In the next set of experiments, the researchers decided to focus on a specific component of the DREAM complex, the LIN-52 gene, due to the strong UV resistance demonstrated by the worms with mutations in this gene.
DREAM suppresses DNA repair
By quantifying a specific type of DNA lesions caused by UV irradiation in both larvae and adult worms, the researchers showed that LIN-52 mutations enhanced DNA repair. This effect was specific to the somatic cells of the worms.
The researchers then performed RNA sequencing of LIN-52 mutants and control animals. As expected, many of the upregulated genes in LIN-52 mutants were those involved in DNA-repair mechanisms. The proteomic analysis confirmed these results.
Following qPCR analysis and comparing the results obtained in this study with the previously published data, the researchers discovered that not only LIN-52 but also other DREAM complex genes directly bind and repress multiple components of DNA repair pathways.
By comparing the expression pattern of LIN-52 mutants and germ-line cells, the researchers showed that they are very similar. This suggests that DREAM suppresses genes in the somatic cells that are usually expressed in germ-line cells, i.e. those that are necessary for DNA damage repair.
Beyond UV and worms
The researchers then induced DNA damage in LIN-52 mutant worms with different types of insults: ionizing radiation, alkylation damage, and cisplatin, an antitumor drug known to cause DNA interstrand crosslinks. The LIN-52 mutants proved resistant to all these different types of DNA damage.

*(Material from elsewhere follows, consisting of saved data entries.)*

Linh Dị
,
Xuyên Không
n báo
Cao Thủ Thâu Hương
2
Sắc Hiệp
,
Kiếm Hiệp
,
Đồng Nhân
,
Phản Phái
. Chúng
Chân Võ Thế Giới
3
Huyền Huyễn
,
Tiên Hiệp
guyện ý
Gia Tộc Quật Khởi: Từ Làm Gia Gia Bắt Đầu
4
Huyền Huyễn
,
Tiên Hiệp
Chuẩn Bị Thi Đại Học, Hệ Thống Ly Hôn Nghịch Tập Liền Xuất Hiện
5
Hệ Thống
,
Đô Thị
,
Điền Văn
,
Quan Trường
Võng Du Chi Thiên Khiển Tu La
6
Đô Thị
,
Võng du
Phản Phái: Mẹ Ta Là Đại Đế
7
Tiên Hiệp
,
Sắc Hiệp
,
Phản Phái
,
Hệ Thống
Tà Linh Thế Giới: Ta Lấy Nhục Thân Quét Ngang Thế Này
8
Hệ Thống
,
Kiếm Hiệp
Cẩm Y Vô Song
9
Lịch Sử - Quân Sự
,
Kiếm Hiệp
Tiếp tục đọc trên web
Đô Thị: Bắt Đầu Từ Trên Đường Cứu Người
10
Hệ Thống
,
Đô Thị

A set of experiments in human cells showed that, just like in worms, the mammalian DREAM complex directly binds DNA repair genes, while its inhibition with pharmacological agents boosts the cells’ resistance to DNA damage induced by UV or alkylation.
Finally, DREAM inhibition with a pharmacological agent in progeroid mice (with mutations in Errc1, a DNA damage repair gene) reduced DNA damage in the retina and decreased photoreceptor loss.
Abstract excerpt
DREAM mutants confer resistance to a wide range of DNA-damage types during development and aging. Similarly, inhibition of the DREAM complex in human cells boosts DNA-repair gene expression and resistance to distinct DNA-damage types. DREAM inhibition leads to decreased DNA damage and prevents photoreceptor loss in progeroid Ercc1−/− mice. We show that the DREAM complex transcriptionally represses essentially all DNA-repair systems and thus operates as a highly conserved master regulator of the somatic limitation of DNA-repair capacities.
Conclusion
This comprehensive study has shown that it is possible to enhance the DNA damage repair capacity of somatic cells not only in worms but also mice and human cells by inhibiting a specific protein complex. Although the cellular and animal models used in this study don’t entirely replicate what happens in human aging, this research provides evidence that by manipulating certain genes in certain tissues, it is possible to reverse age-associated damage accumulation.